O curta Cidade Nova (14 min), que teve como nome inicial Cidade Submersa, relata a história de João, que tenta voltar para a cidade onde nasceu, mas descobre que ela já não existe. O roteiro é do próprio Diego Hoefel e de Ricardo Alves Jr. e conta com João Campos, Ana Luiza Rios e Edivaldo Batista no elenco. “O argumento se relaciona em parte com minha experiência pessoal. Esse filme fala de voltar pra casa e já não se sentir mais parte daquele lugar. Eu sinto isso um pouco em relação à cidade onde nasci, Porto Alegre. Faz mais de doze anos que saí de lá e hoje, quando volto, sempre acho estranho estar na cidade onde nasci e vivi grande parte da vida e não me sentir mais parte dali”, explica Diego Hoefel.

O Cidade Nova é o primeiro passo de um projeto maior de Diego, o longa-metragem Represa, que teve seu roteiro desenvolvido durante o Laboratório de Audiovisual do Porto Iracema das Artes. O primeiro título do “Represa” foi Cidade Submersa. Foi criado então a história do Cidade Nova, que se passa também entre a Nova e a Velha Jaguaribara, assim como o longa. O curta tem uma estrutura narrativa simples, que teve a intenção de seguir um personagem, no caminho que ele fazia de volta pra uma cidade que não existe mais. Esse personagem então reage frente a esse vazio.

“Acho que o Porto Iracema das Artes é um espaço de trocas fundamental na cidade.

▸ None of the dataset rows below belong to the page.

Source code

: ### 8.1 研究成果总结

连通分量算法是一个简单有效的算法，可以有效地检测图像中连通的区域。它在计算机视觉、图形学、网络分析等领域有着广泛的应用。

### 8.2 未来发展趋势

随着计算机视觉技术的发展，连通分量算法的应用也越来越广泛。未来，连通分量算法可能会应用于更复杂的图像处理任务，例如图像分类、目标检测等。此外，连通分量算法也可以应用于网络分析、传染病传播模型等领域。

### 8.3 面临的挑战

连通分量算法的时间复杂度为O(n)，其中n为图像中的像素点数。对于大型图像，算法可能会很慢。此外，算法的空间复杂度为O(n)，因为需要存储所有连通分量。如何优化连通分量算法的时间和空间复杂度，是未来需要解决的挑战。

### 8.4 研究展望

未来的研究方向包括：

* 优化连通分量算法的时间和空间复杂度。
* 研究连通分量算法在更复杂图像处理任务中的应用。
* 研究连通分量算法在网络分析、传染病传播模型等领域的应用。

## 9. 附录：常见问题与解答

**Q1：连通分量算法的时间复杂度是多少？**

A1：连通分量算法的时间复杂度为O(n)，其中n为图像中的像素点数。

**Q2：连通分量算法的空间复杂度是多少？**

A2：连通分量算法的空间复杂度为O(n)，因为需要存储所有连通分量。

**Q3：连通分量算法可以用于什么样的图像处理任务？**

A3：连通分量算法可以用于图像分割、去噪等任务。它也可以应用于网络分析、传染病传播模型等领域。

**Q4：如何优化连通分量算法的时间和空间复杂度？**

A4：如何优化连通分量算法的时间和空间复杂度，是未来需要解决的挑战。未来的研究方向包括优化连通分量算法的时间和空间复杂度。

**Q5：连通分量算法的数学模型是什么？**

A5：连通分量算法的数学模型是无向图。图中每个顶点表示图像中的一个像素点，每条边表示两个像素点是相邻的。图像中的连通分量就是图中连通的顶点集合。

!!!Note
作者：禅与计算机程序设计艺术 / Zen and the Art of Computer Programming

É muito bom termos a possibilidade de dialogar com realizadores como o Karim, o Marcelo e o Sérgio. E sei que isso não acontece somente no cinema, mas também em todas as outras áreas. Sinto que o tipo de interlocução que temos no Laboratório de Cinema vai ajudando a amadurecer os projetos e isso é extremamente importante”, afirma Hoefel. Para ele, esse prêmio do Festival de Brasília, é como uma afirmação positiva acerca do seu trabalho e da equipe elaborada na Escola Porto.